Derbyshire’s county, city, borough and district councils have agreed on newly revised Community Trigger guidance which is consistent but flexible to the needs of each area. This county-wide guidance reflects best practice and ensures victims are at the heart of the trigger process.
The local context
Derbyshire County Council works on ASB with the eight district and borough councils, Derby City Council, Derbyshire Constabulary and other partners across the county. The senior community safety officer with responsibility for ASB acts as a central point for policy and process, pulling together information on behalf of all the community safety partnerships and producing guidance that ensures some degree of county-wide consistency.
Tracy Coates, Derbyshire’s Senior Community Safety Officer, said the aim is to create policy and procedures that are flexible enough to be adapted to local areas with different demographics, political leadership and ASB challenges. “My role is to translate the national statutory guidance into usable local guidance.
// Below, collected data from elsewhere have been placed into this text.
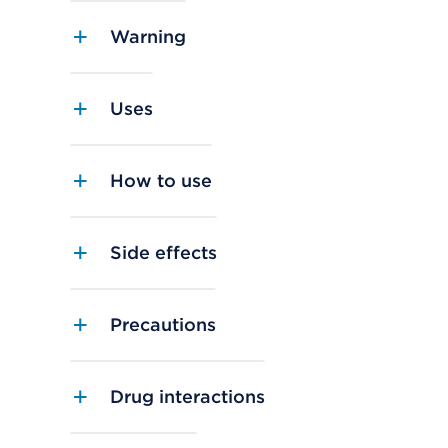
Warning
Uses
How to use
Side effects
Precautions
Drug interactions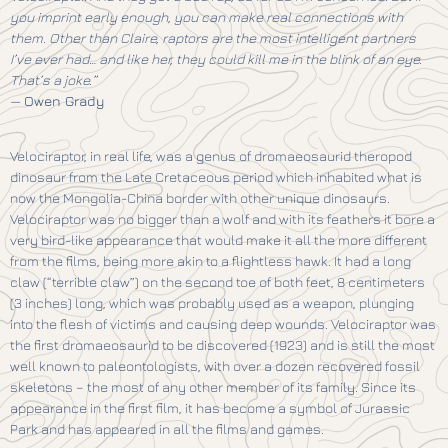
you imprint early enough, you can make real connections with
them. Other than Claire, raptors are the most intelligent partners
I’ve ever had… and like her, they could kill me in the blink of an eye.
That’s a joke.”
—
Owen Grady
Velociraptor, in real life, was a genus of dromaeosaurid theropod
dinosaur from the Late Cretaceous period which inhabited what is
now the Mongolia-China border with other unique dinosaurs.
Velociraptor was no bigger than a wolf and with its feathers it bore a
very bird-like appearance that would make it all the more different
from the films, being more akin to a flightless hawk. It had a long
claw (“terrible claw”) on the second toe of both feet, 8 centimeters
(3 inches) long, which was probably used as a weapon, plunging
into the flesh of victims and causing deep wounds. Velociraptor was
the first dromaeosaurid to be discovered (1923) and is still the most
well known to paleontologists, with over a dozen recovered fossil
skeletons – the most of any other member of its family. Since its
appearance in the first film, it has become a symbol of Jurassic
Park and has appeared in all the films and games.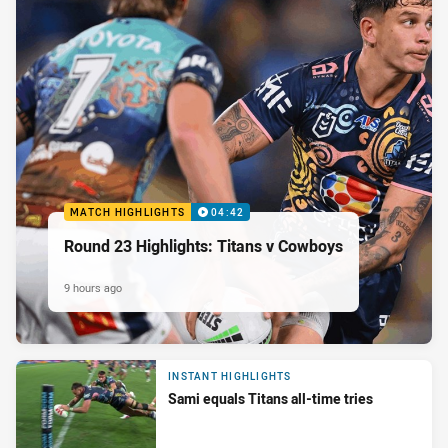
MATCH HIGHLIGHTS
04:42
Round 23 Highlights: Titans v Cowboys
9 hours ago
INSTANT HIGHLIGHTS
Sami equals Titans all-time tries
I try to provide a minimum set of standards to enable individual councils to fit them in with their local partnership structures.”
The county-wide Safer Communities Board has various sub-groups including the Derbyshire ASB Sub-Group, chaired by the police ASB lead. New policy and procedures are developed through the use of multi-agency task and finish groups.
New Community Trigger guidance
2019 saw the publication of the national charity ASB Help’s independent report into the use of the Community Trigger (CT), along with the Victims’ Commissioner report ‘Anti-Social Behaviour: Living a Nightmare’. Both contained a number of recommendations, and in response Derbyshire decided to review its county-wide guidance on CT policy and procedure, which had been in place since the legislation was introduced in 2014.
A list of recommendations was taken to the ASB Sub-Group, which developed them into a set of sound and consistent advice that all the partners were happy with. Although some issues around data protection delayed the process, the new guidance was eventually approved by the Safer Communities Board.
The key changes made to Derbyshire’s original policy included:
- removing the ‘five households’ threshold (as recommended by ASB Help)
- including a requirement to invite victims to the review
- clarifying information-sharing and consent arrangements (addressing issues around the GDPR)
- adding templates to support local working
- including advice for the partner agencies to be able to activate the CT (managers at Inspector level or above)
- clarification of the role of the independent chair.
Agreement was also reached on how information should be provided for residents and how data will be published. In accordance with the legislation, annual data had always been published by each council, but Derbyshire County Council will now also collate data on the number of CTs/appeals from all the councils and publish it centrally. Lessons from CT applications are already shared across the county and that will continue. Another idea being considered is an annual report to the local criminal justice board.
Impact and outcomes
This was very recent work at the time of writing, and the decision was made to have a ‘soft launch’ period while ASB officers across Derbyshire were briefed on the new procedures and made preparations to implement them. Some of the districts and boroughs have significant resourcing challenges in terms of ASB officer time, so it took time to get things in place. Each council’s website was updated from April 2021 and a communications campaign was prepared.
Derbyshire’s ASB work has had a strong focus on victims since before the 2014 legislation, and the partners work closely with local support services for victims. The county’s long-standing ‘ASB Victims First’ project provides help to particularly vulnerable victims through sharing of information with partners such as housing, environmental health and adult care. As a natural progression to that work, Derbyshire has now signed up to the ASB Help PLEDGE Standard.
The purpose of the Community Trigger is to find a resolution to an ongoing situation, and by signing up to the PLEDGE Standard areas such as Derbyshire can demonstrate their commitment to victims. Rebecca Brown, Chief Executive Officer of ASB Help, said:
We are more than employees – we are champions of our communities and we embrace inclusivity so that everything we do is impactful. This is the best practice we ask stakeholders to embrace in their management of anti-social behaviour.
“At the heart of protecting victims is the fundamental requirement to give them a voice and be willing to listen to what they have to say. If we do not listen to our victims, we cannot comprehend the harm they are suffering and what a resolution to their case should look like. And this is the beauty of the Community Trigger: it gives practitioners the blueprint to assimilate the victim’s voice into a case resolution. So councils can promote it to their residents and stakeholders by making it accessible. By doing so, they are protecting their victims from suffering in silence any longer.
- Engagement and consultation with all partners in a two-tier area may not be the quickest option, but it is the most effective way to ensure that everyone is on board and to achieve a consistent approach for residents.
- Engaging health and mental health services in the ASB agenda has been a particular challenge.
- Strong relationships between all the partners mean that CTs can often be avoided by working together to deal with a problem before there is a need to activate the trigger.